In DSE 6.7, we’ve rounded out the DSE Analytics Kerberos authentication story by providing support for DSEFS REST API users. In addition to this, we’ve added convenience methods to the DSEFS API to enable recursive commands as well as improved logging in the DataStax Spark Shell, a popular choice for developers working with DSE Analytics. Finally, we’ve implemented intelligent throttling mechanisms that optimize performance in DSE Analytics between the Apache Cassandra™ and Spark™ components.
Users of the DSEFS REST API now have the ability to access DSEFS data securely with DSE’s Unified Authentication functionality. In DSE 6.7, the DSEFS REST API has been integrated with Kerberos providing peace of mind for architects, developers, and operators of applications built on the power of DataStax’s distributed file system.
Setup and configuration of a secured DSEFS REST endpoint is easy thanks to the options provided by the integration of SPENGO and Kerberos token delegation in DSE Analytics. Users can simply choose the method they desire to obtain a delegation token and then register that token with the REST endpoint. Now, all DSEFS REST API calls to a specific endpoint are secured through Kerberos authentication.
DSEFS Recursive Commands
Users of the first releases of DSEFS have missed a few convenience methods that support bulk operations for file management. With DSE 6.7, DSEFS users have the ability to make bulk changes using the recursive flag –R for operations, such as copy (cp), permissions management (chmod), and owner management (chown). There’s no configuration needed to take advantage of this feature; simply upgrade to DSE 6.7 and you’re able to start using the recursive command flag.
Spark Shell Logging
Users who come to DSE Analytics from a Spark background have noticed that the logging and messages passed into the DSE Analytics shell differ from those of the open source Spark shell. These differences have been removed and now messages experienced in both environments are in synch, providing a friendly experience for native Spark users in DSE Analytics.
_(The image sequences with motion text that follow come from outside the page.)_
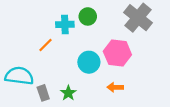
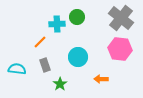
pink hexagon: (117, 53) -> (120, 49), moved
cyan semicircle: (19, 76) -> (17, 69), size x0.7
gray rectangle: (43, 93) -> (45, 65), moved

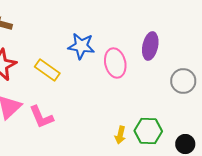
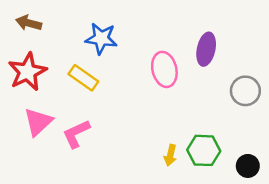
blue star: (81, 46) -> (101, 38), moved
pink L-shape: (41, 117) -> (76, 134), turned 88

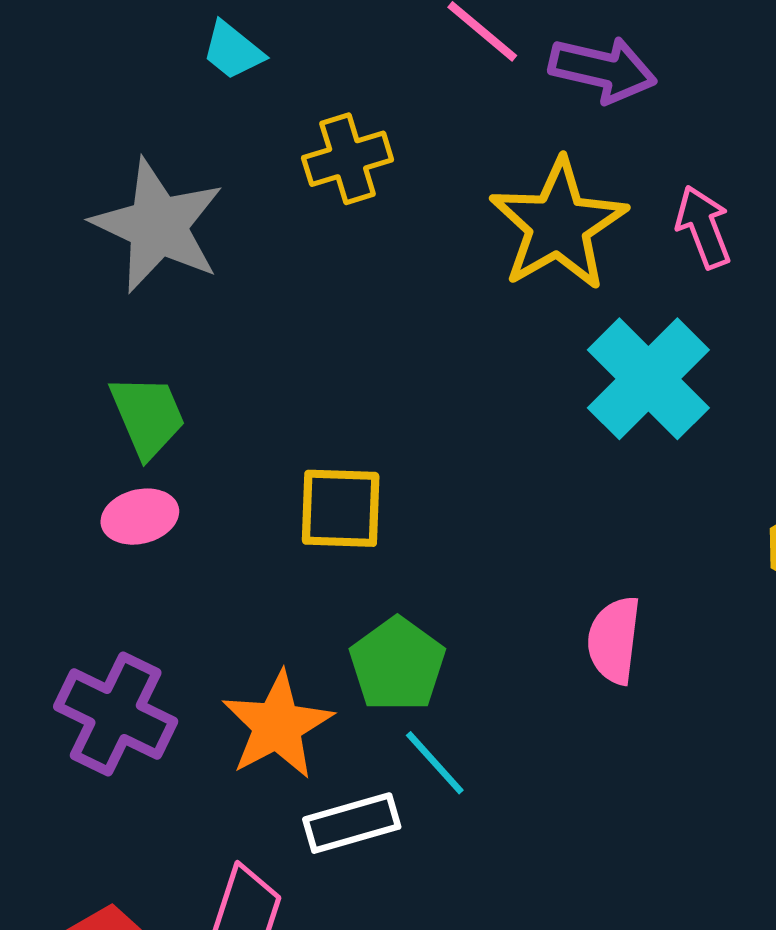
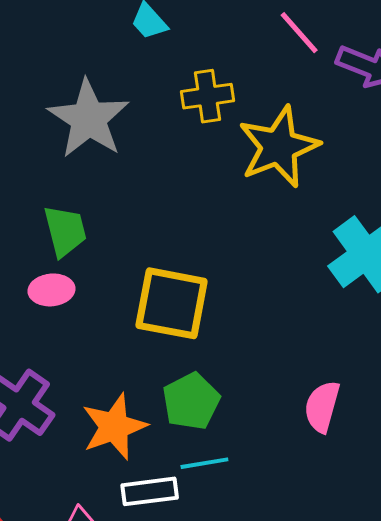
yellow star: (558, 225) -> (279, 147), moved
yellow square: (341, 508) -> (172, 303), size x1.4
cyan line: (435, 763) -> (204, 463), turned -66

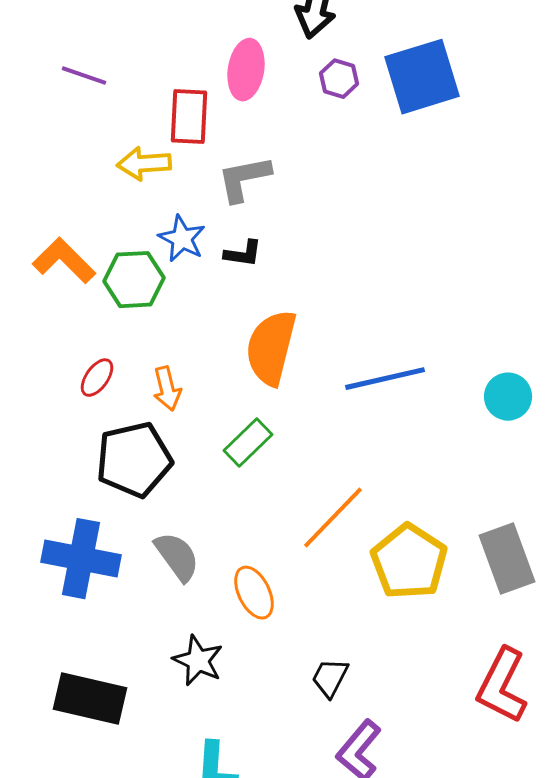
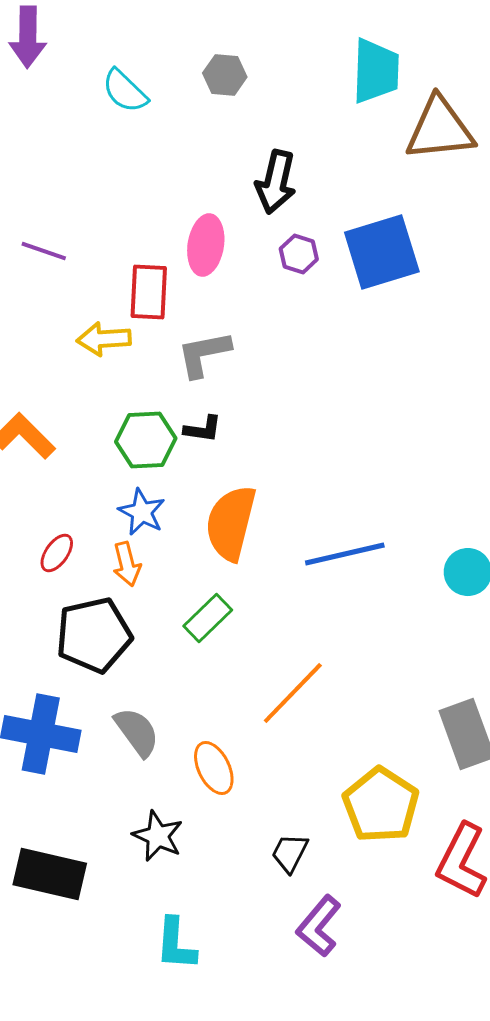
blue star: (182, 239) -> (142, 512), moved
green hexagon: (134, 280) -> (146, 440), moved
yellow pentagon: (409, 562) -> (381, 805), moved

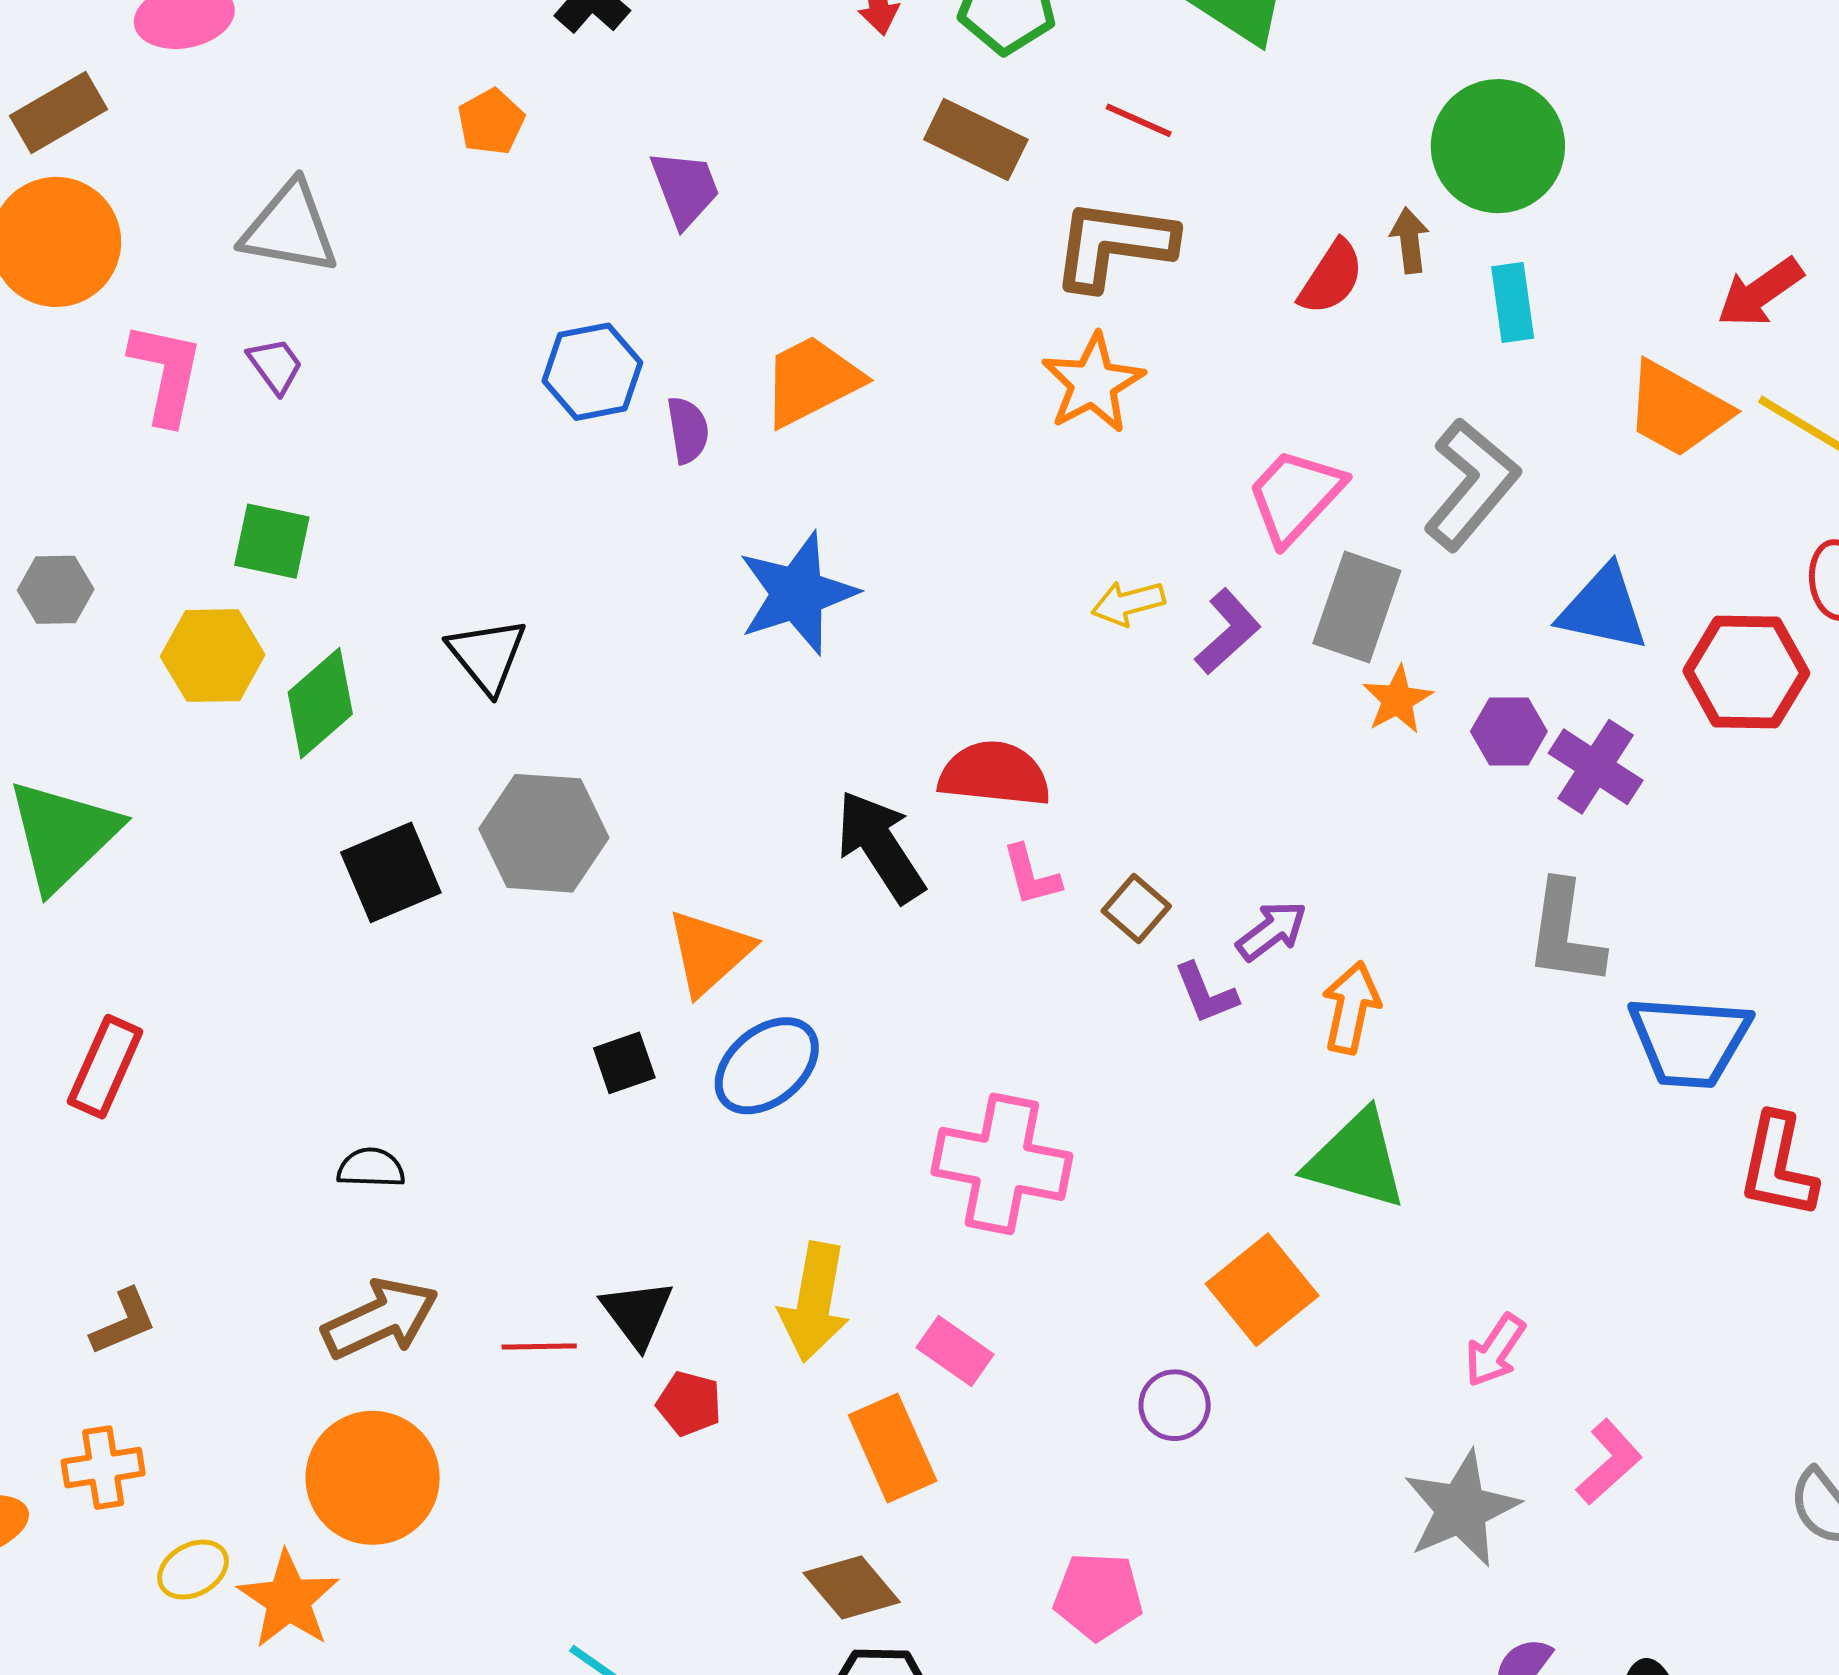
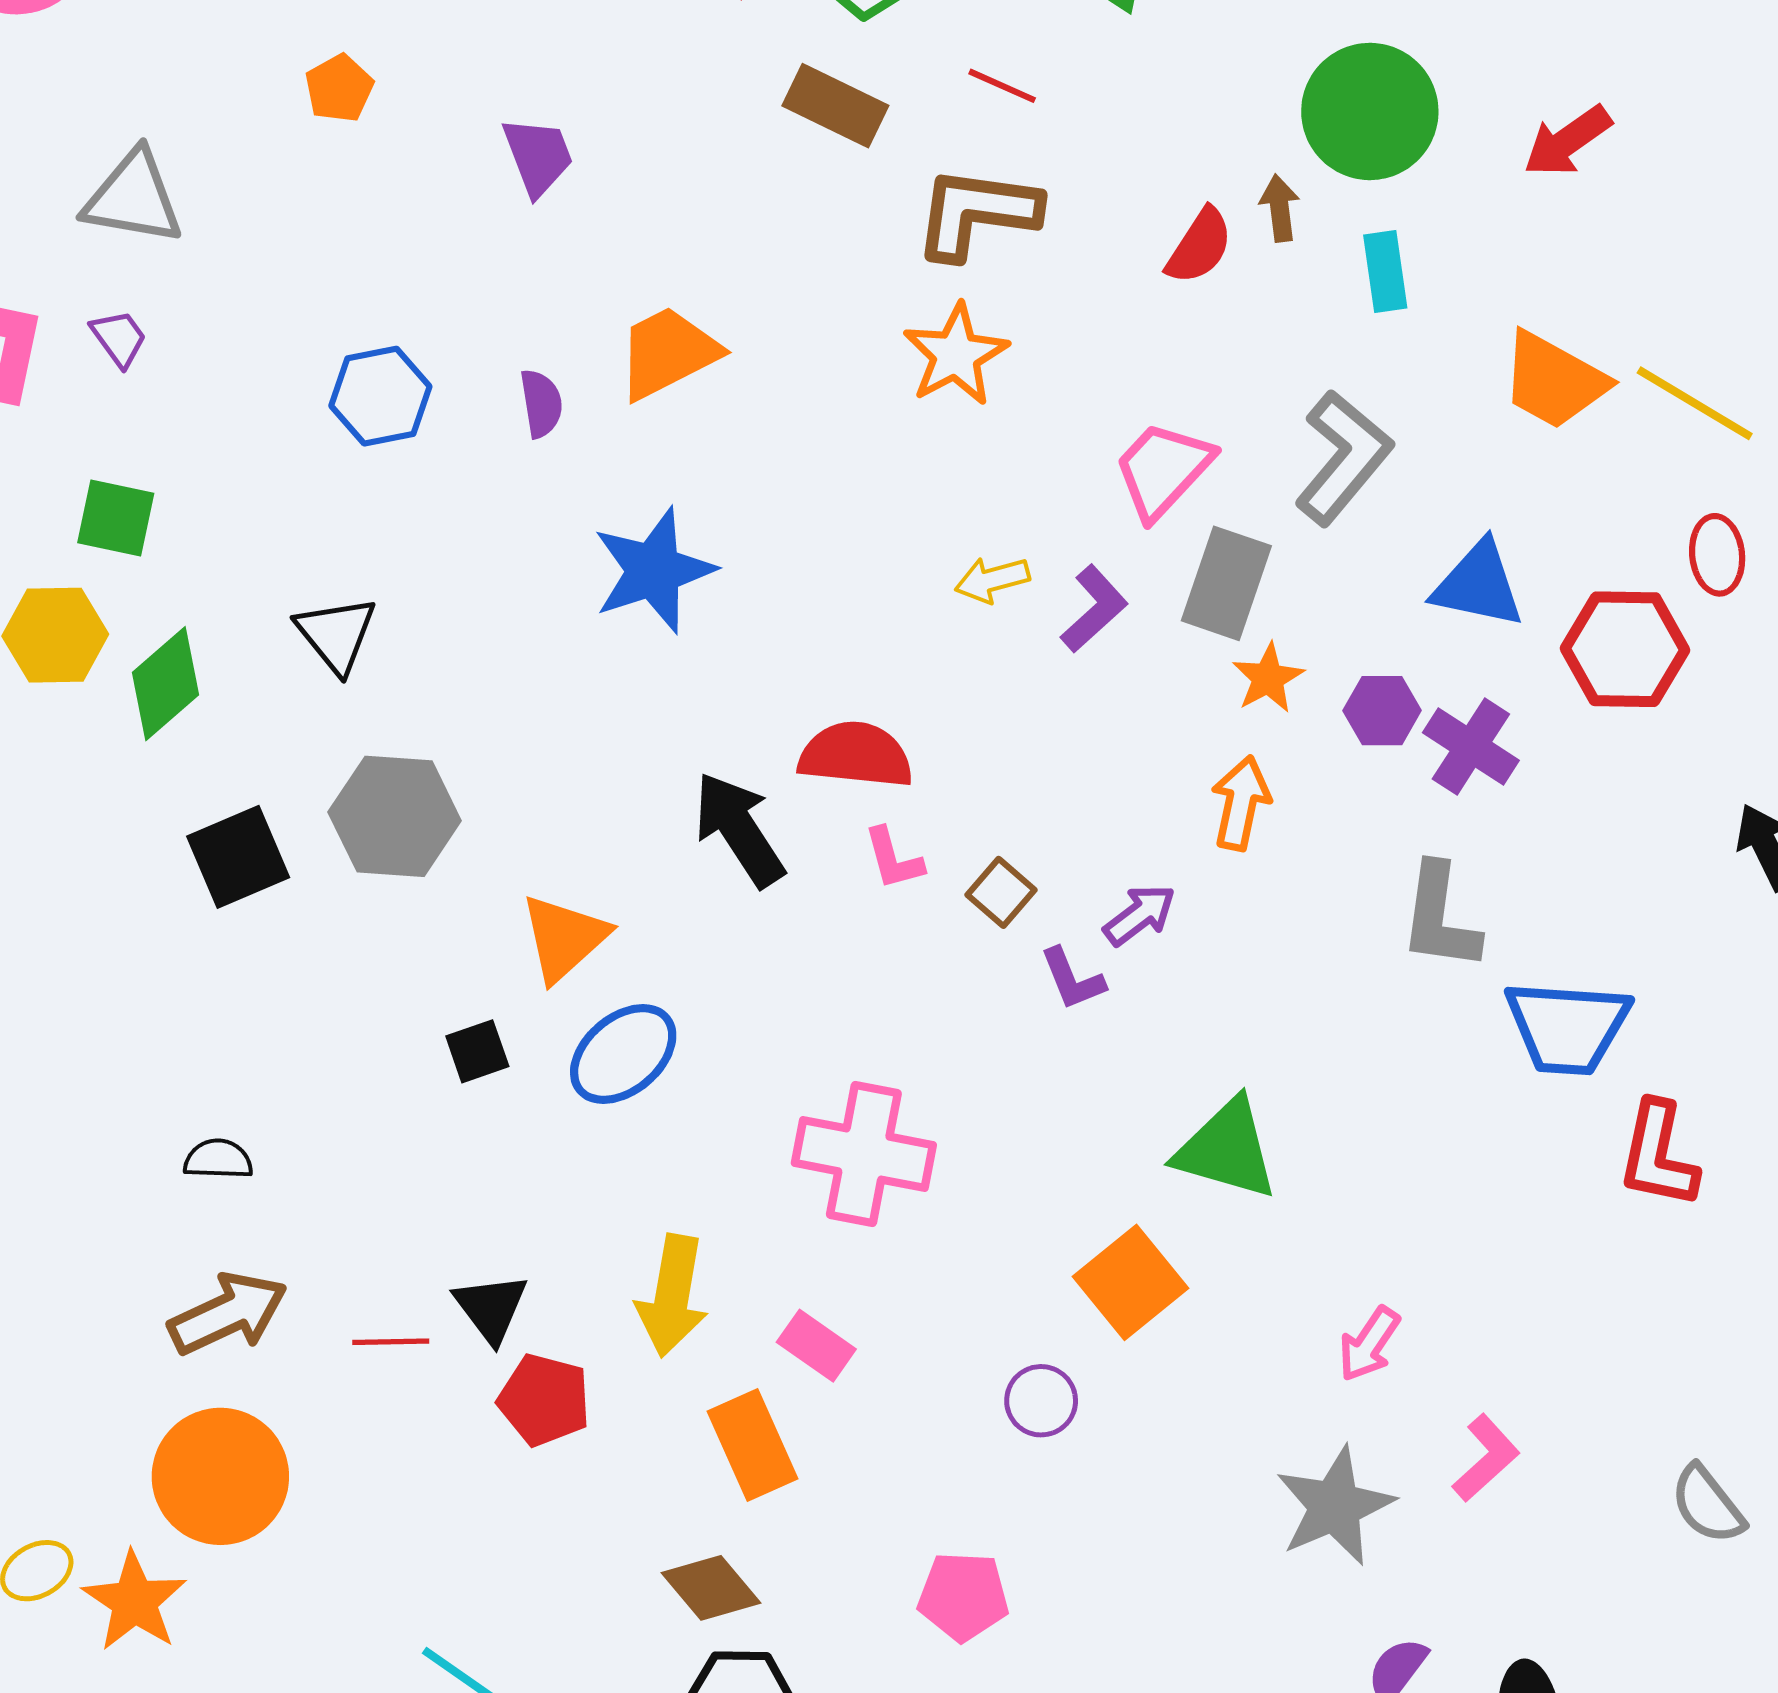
red arrow: (1760, 292) -> (1567, 141), moved
blue hexagon: (592, 372) -> (380, 396), moved
orange arrow: (1351, 1008) -> (1241, 803), moved
red pentagon: (689, 1403) -> (544, 1400), size x1.4

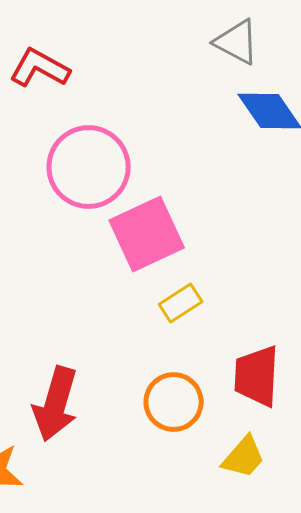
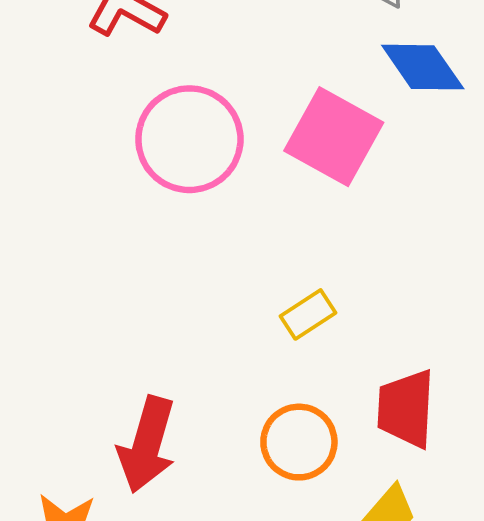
pink square: (147, 234) -> (334, 137), moved, turned -36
At DataStax we’re constantly looking for ways to improve the lives of developers building applications against DSE. One small but impactful improvement included for DSE Analytics in 6.7 is the introduction of a rate-limiting feature for DSE Analytics read operations. This new feature ensures that developers don’t inadvertently overload DSE clusters by issuing overly aggressive queries that can consume all available DSE Analytics resources.
Working with this new feature is simple: Users simply set the newly introduced spark.cassandra.input.throughputMBPerSec property available per DSE Analytics task; once set, DSE Analytics will ensure that reads are limited at the rate specified.
This new property is specifically useful in situations where a DSE Analytics task leverages the JoinWithCassandraTable method.
More to Come
The features contained in DSE 6.7 help strengthen the usability of DSE for analytics users. DataStax will continue to listen to our users and provide meaningful advances in DSE Analytics for years to come.